ACTUALITES

Haïti sous la menace imminente d’une émeute de la faim

Les indicateurs économiques sont au rouge, par conséquent toutes les conditions sont réunies pour que le pays connaissance une émeute de la faim, prévoit l’économiste Enomy Germain .

Le professeur d’université souligne qu’en 2008 le taux de l’inflation était estimé à 16,3 % au mois d’avril alors que 14 années plus tard (en 2022) elle a atteint 25,2%. Les produits importés représentent la cause fondamentale d’une telle augmentation de l’avis de l’économiste, considérant l’augmentation du taux du dollar américain nécessaire aux commerçants pour se procurer de ces produits. L’augmentation de l’inflation des produits importés est de 34% alors que celle des produits locaux est de 20%.

Haïti sous la menace imminente d'une émeute de la faim

En 2008 l’inflation sur le riz était estimée à 10,3% aujourd’hui elle est à plus de 27% et cette situation est presque similaire pour les autres produits alimentaires, souligne l’économiste Germain.

Selon les chiffres officiels de la Coordination Nationale de Sécurité Alimentaire, CNSA 4,5 millions de personnes ont besoin d’une assistance urgente aujourd’hui. Des facteurs tels: l’incertitude politique chronique qui sévit dans le pays, la situation du grand Sud, l’importation, la dépréciation de la gourde par rapport au dollar américain, expliquent cette situation selon Enomy Germain.

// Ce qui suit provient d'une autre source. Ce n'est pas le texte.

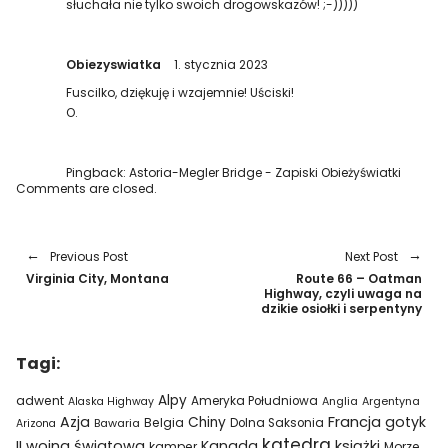
słuchała nie tylko swoich drogowskazów! ;-)))))
Obiezyswiatka
1. stycznia 2023
Fuscilko, dziękuję i wzajemnie! Uściski!
O.
Pingback:
Astoria-Megler Bridge - Zapiski Obieżyświatki
Comments are closed.
Previous Post
Next Post
Virginia City, Montana
Route 66 – Oatman
Highway, czyli uwaga na
dzikie osiołki i serpentyny
Tagi:
Alpy
adwent
Ameryka Południowa
Alaska Highway
Anglia
Argentyna
Azja
Francja
gotyk
Chiny
Belgia
Bawaria
Dolna Saksonia
Arizona
katedra
II wojna światowa
Kanada
książki
kamper
Morze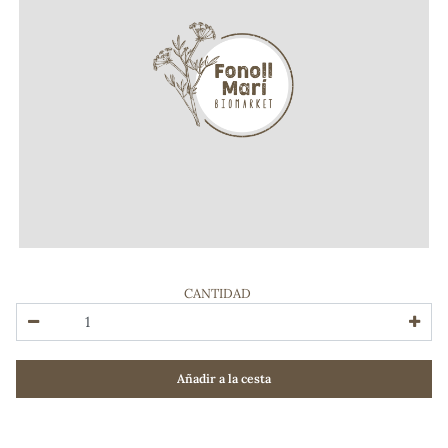
CANTIDAD
ADOS
Añadir a la cesta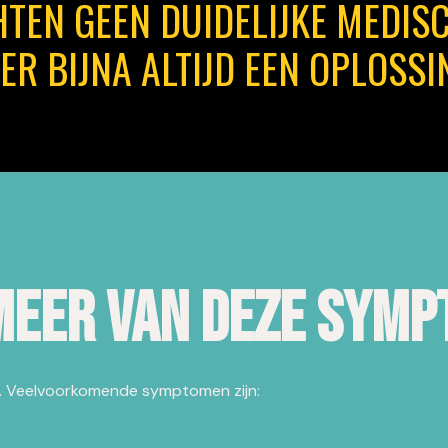
HTEN GEEN DUIDELIJKE MEDIS
 ER BIJNA ALTIJD EEN OPLOSSI
 meer van deze sym
n. Veelvoorkomende symptomen zijn: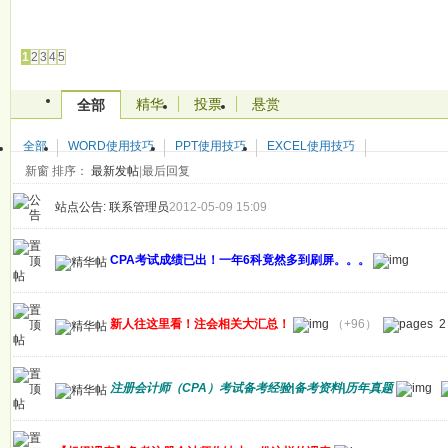
发帖
1
2
3
4
5
精华
投票
悬赏
全部
全部
WORD使用技巧
PPT使用技巧
EXCEL使用技巧
新窗
排序：
最新发帖
|
最后回复
站点公告:
联系管理员
2012-05-09 15:09
CPA考试成绩已出！一年6科竟然多到刷屏。。。
新人往这里看！注会相关大汇总！
（+96）
2
注册会计师（CPA）考试备考经验|备考资料|历年真题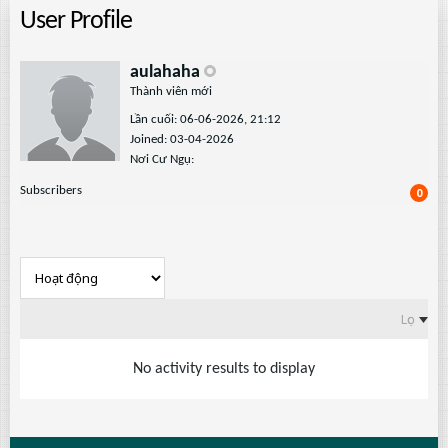
User Profile
aulahaha
Thành viên mới
Lần cuối: 06-06-2026, 21:12
Joined: 03-04-2026
Nơi Cư Ngụ:
Subscribers
0
Lọc
No activity results to display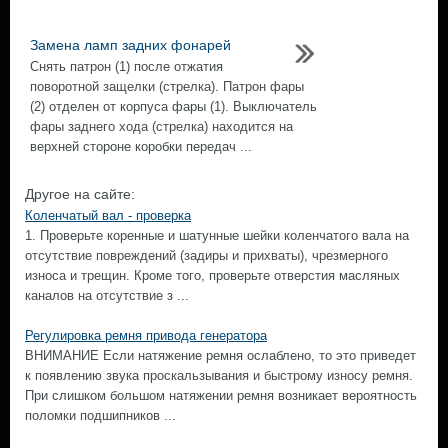
Замена ламп задних фонарей
Снять патрон (1) после отжатия
поворотной защелки (стрелка). Патрон фары
(2) отделен от корпуса фары (1). Выключатель
фары заднего хода (стрелка) находится на
верхней стороне коробки передач ...
Другое на сайте:
Коленчатый вал - проверка
1. Проверьте коренные и шатунные шейки коленчатого вала на
отсутствие повреждений (задиры и прихваты), чрезмерного
износа и трещин. Кроме того, проверьте отверстия масляных
каналов на отсутствие з ...
Регулировка ремня привода генератора
ВНИМАНИЕ Если натяжение ремня ослаблено, то это приведет
к появлению звука проскальзывания и быстрому износу ремня.
При слишком большом натяжении ремня возникает вероятность
поломки подшипников ...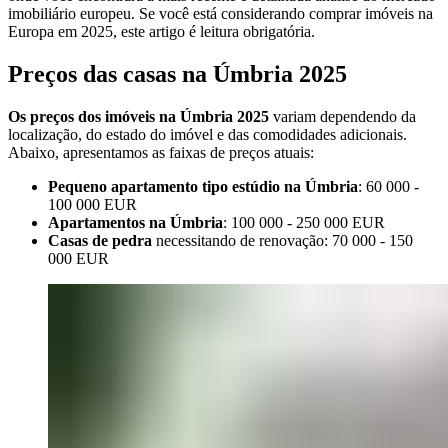
imobiliário europeu. Se você está considerando comprar imóveis na
Europa em 2025, este artigo é leitura obrigatória.
Preços das casas na Úmbria 2025
Os preços dos imóveis na Úmbria 2025
variam dependendo da
localização, do estado do imóvel e das comodidades adicionais.
Abaixo, apresentamos as faixas de preços atuais:
Pequeno apartamento tipo estúdio na Úmbria
: 60 000 -
100 000 EUR
Apartamentos na Úmbria
: 100 000 - 250 000 EUR
Casas de pedra
necessitando de renovação: 70 000 - 150
000 EUR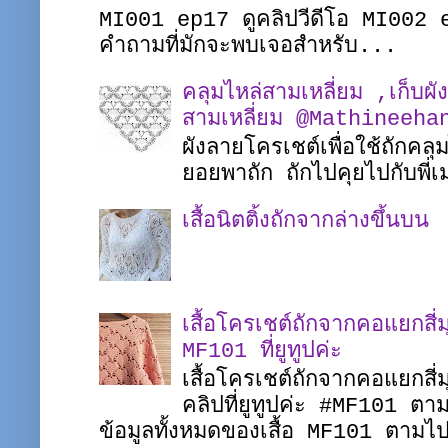
MI001 ep17 ดูคลิปวีดีโอ MI002 
คำถามที่มักจะพบเจอสำหรับ...
คลุมไหล่สามเหลี่ยม ,เก็บผั
สามเหลี่ยม @Mathineeha
ผังลายโครเชต์เพื่อใช้ถักคล
ยอยพาถัก ถักไปคุยไปกับพ
เสื้อนิตติ้งถักจากล่างขึ้นบน
เสื้อโครเชต์ถักจากคอแยกส
MF101 ที่ยูทูปค่ะ
เสื้อโครเชต์ถักจากคอแยกสี่
คลิปที่ยูทูปค่ะ #MF101 
ข้อมูลทั้งหมดของเสื้อ MF101 ตาม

En vue de pallier à ce problème l’économiste plaide en faveur des « transferts sociaux sans conditionalités » , une méthode visant à assister les personnes les plus démunies. Il se montre toutefois dubitatif en ce qui concerne la mise en place d’un tel programme, par les autorités. L’économiste en veut pour preuve l’incapacité du Ministère des Affaires Sociales et du Travail à identifier les personnes les plus démunies comme a été le cas durant l’apparition de la COVID 19 en Haïti.

Le pays est sous la menace imminente d’une émeute de la faim, les autorités ne font que constater comme de

simples citoyens. Elles ne parlent que de la tenue des prochaines compétitions électorales, l’insécurité et le kidnapping. En dépit des alertes de plusieurs économistes, aucune disposition n’a été adoptée pour éviter au pays une éventuelle émeute de la faim.